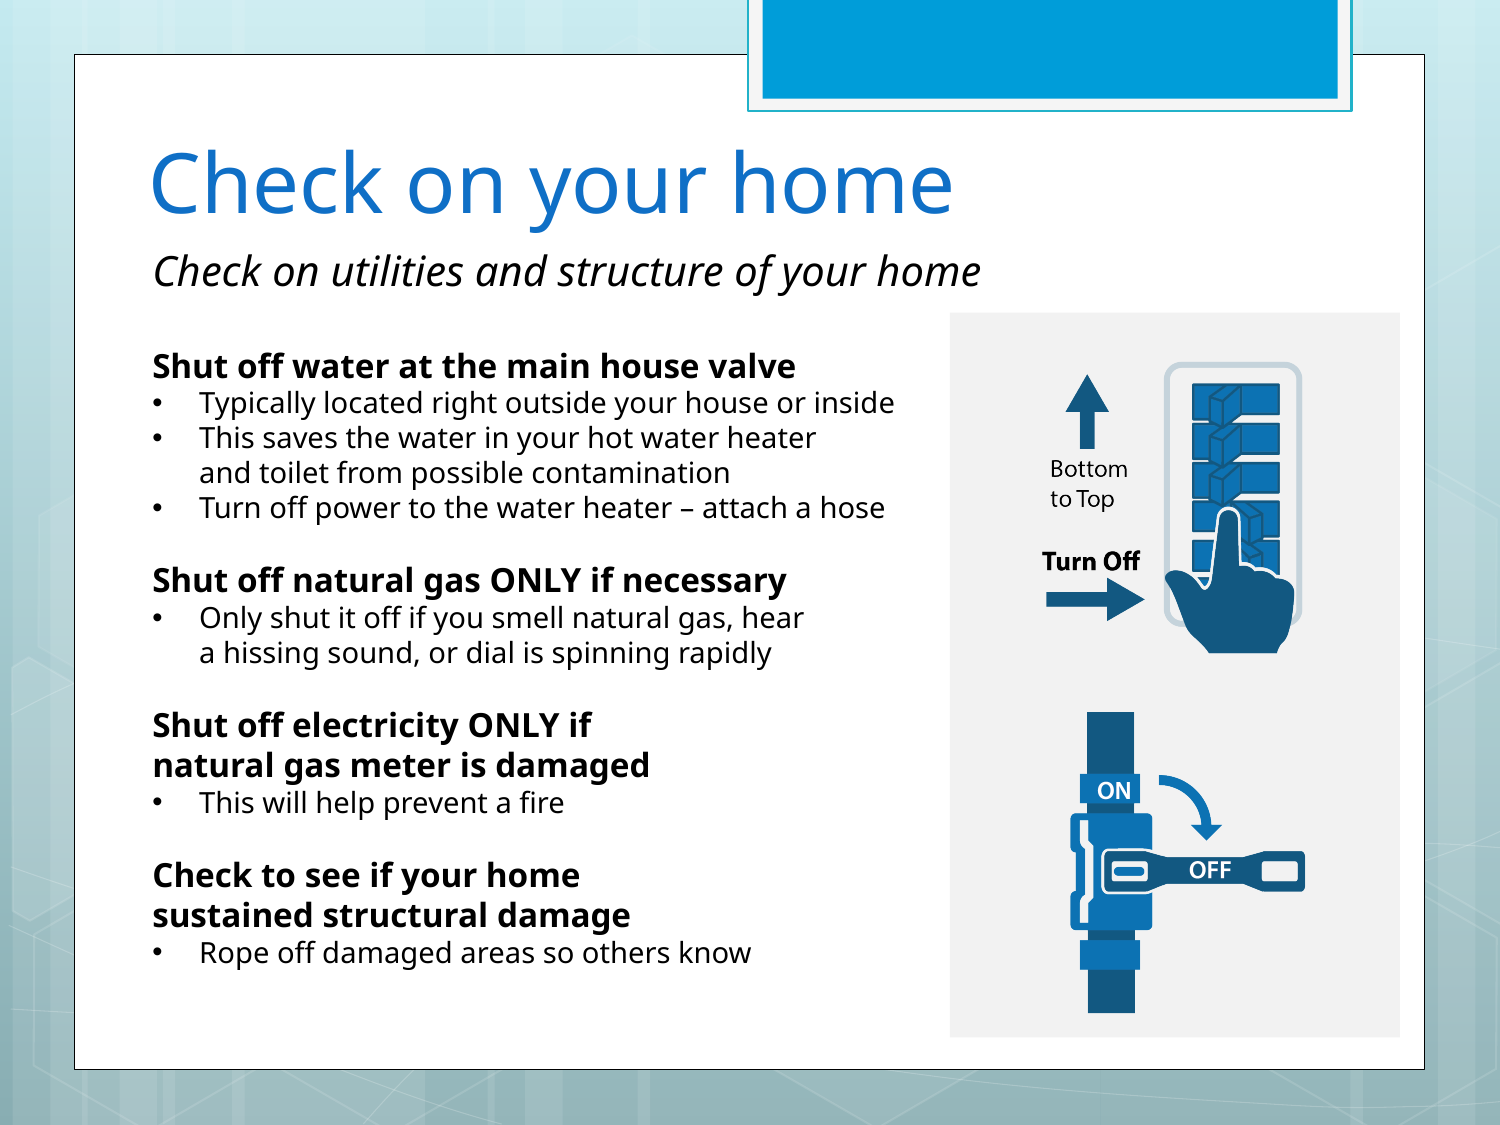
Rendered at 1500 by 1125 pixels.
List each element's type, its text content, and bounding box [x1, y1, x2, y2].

picture [1012, 712, 1313, 1020]
picture [1024, 350, 1326, 658]
title Check on your home [133, 50, 1350, 238]
text_box Check on utilities and structure of your home Shut off water at the main house valve Typically located right outside your house or inside This saves the water in your hot water heater and toilet from possible contamination Turn off power to the water heater – attach a hose Shut off natural gas ONLY if necessary Only shut it off if you smell natural gas, hear a hissing sound, or dial is spinning rapidly Shut off electricity ONLY if natural gas meter is damaged This will help prevent a fire Check to see if your home sustained structural damage Rope off damaged areas so others know [137, 237, 1225, 1017]
text_box [949, 311, 1401, 1039]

= = = = = = =

• [WORK INSTRUCTION]:
Skipping the pictures, output the entries exactly as they appear above.

• [WRITTEN REPLY]:
Rendered at 1500 by 1125 pixels.
List each element's type, its text content, and bounding box [x1, y1, x2, y2].

picture [1012, 712, 1313, 1020]
picture [1024, 350, 1326, 658]
title Check on your home [133, 50, 1350, 238]
text_box Check on utilities and structure of your home Shut off water at the main house valve Typically located right outside your house or inside This saves the water in your hot water heater and toilet from possible contamination Turn off power to the water heater – attach a hose Shut off natural gas ONLY if necessary Only shut it off if you smell natural gas, hear a hissing sound, or dial is spinning rapidly Shut off electricity ONLY if natural gas meter is damaged This will help prevent a fire Check to see if your home sustained structural damage Rope off damaged areas so others know [137, 237, 1225, 1017]
text_box [949, 311, 1401, 1039]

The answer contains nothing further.